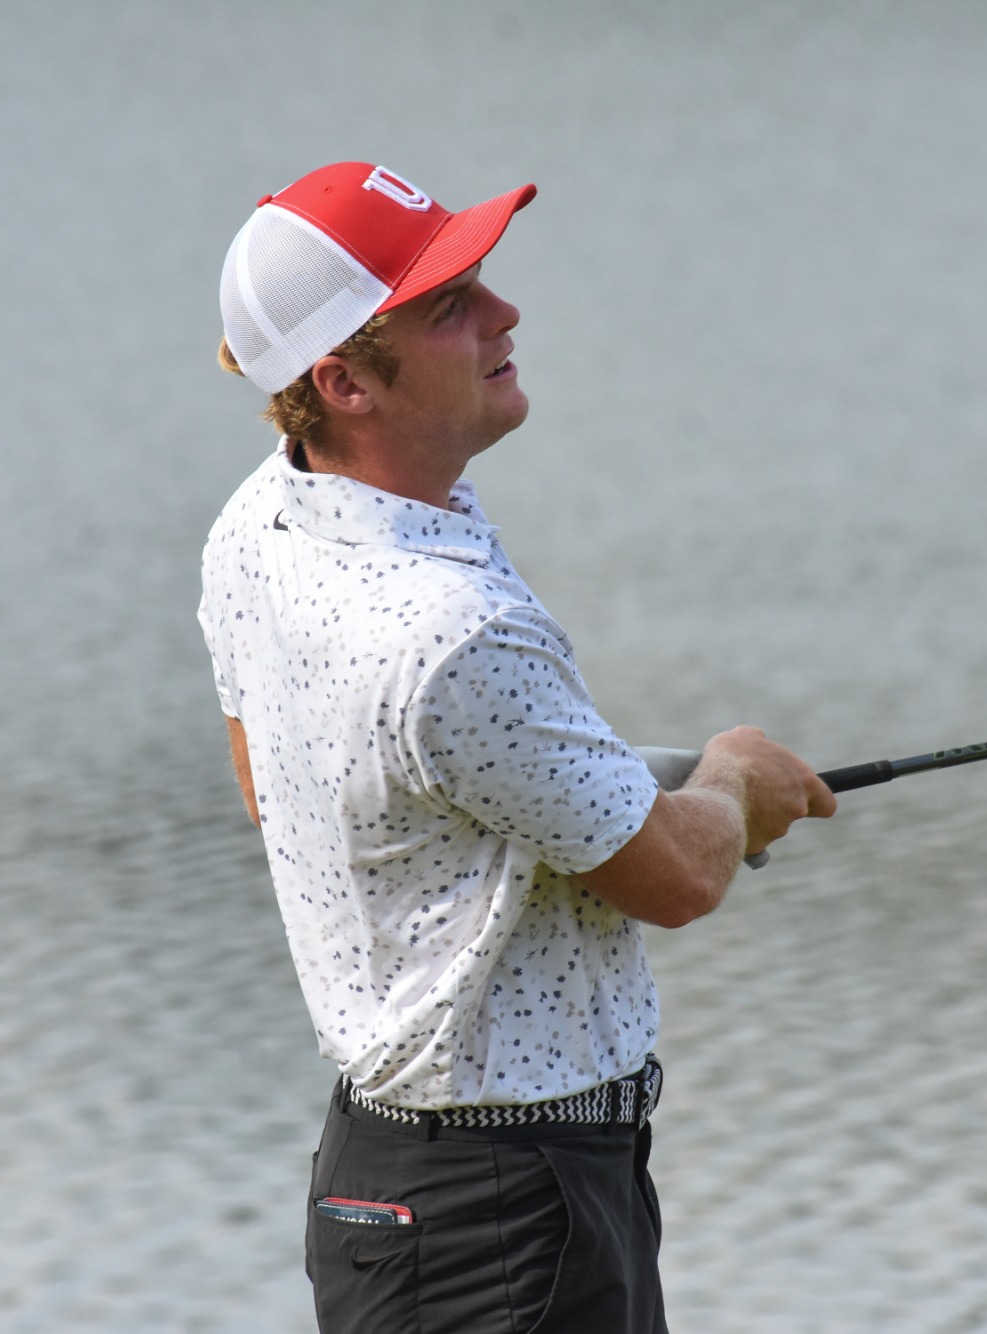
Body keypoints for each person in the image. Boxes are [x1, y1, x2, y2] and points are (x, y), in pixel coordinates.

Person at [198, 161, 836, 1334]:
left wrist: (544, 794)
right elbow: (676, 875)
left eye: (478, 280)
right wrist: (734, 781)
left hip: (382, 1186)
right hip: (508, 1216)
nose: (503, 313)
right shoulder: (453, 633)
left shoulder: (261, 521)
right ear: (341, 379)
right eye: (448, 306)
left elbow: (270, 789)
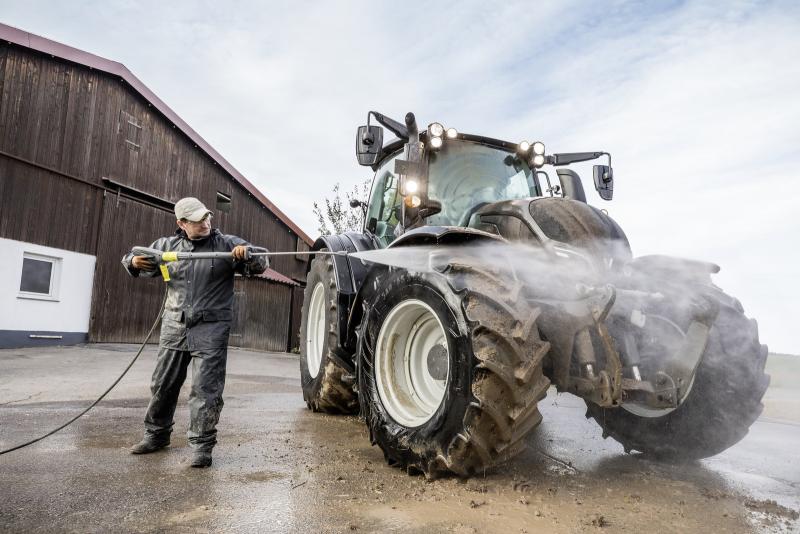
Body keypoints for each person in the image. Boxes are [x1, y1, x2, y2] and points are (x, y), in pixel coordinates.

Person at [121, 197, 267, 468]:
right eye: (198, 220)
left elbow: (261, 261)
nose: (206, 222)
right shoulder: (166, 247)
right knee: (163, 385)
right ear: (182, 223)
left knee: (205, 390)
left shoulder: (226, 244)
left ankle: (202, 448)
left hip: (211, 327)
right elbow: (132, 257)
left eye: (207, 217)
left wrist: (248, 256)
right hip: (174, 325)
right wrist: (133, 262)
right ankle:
______________________________
** Exercise directions **
Respond with a single number: the count of lines in the entries above that contain the string "elbow".

** Your solution **
4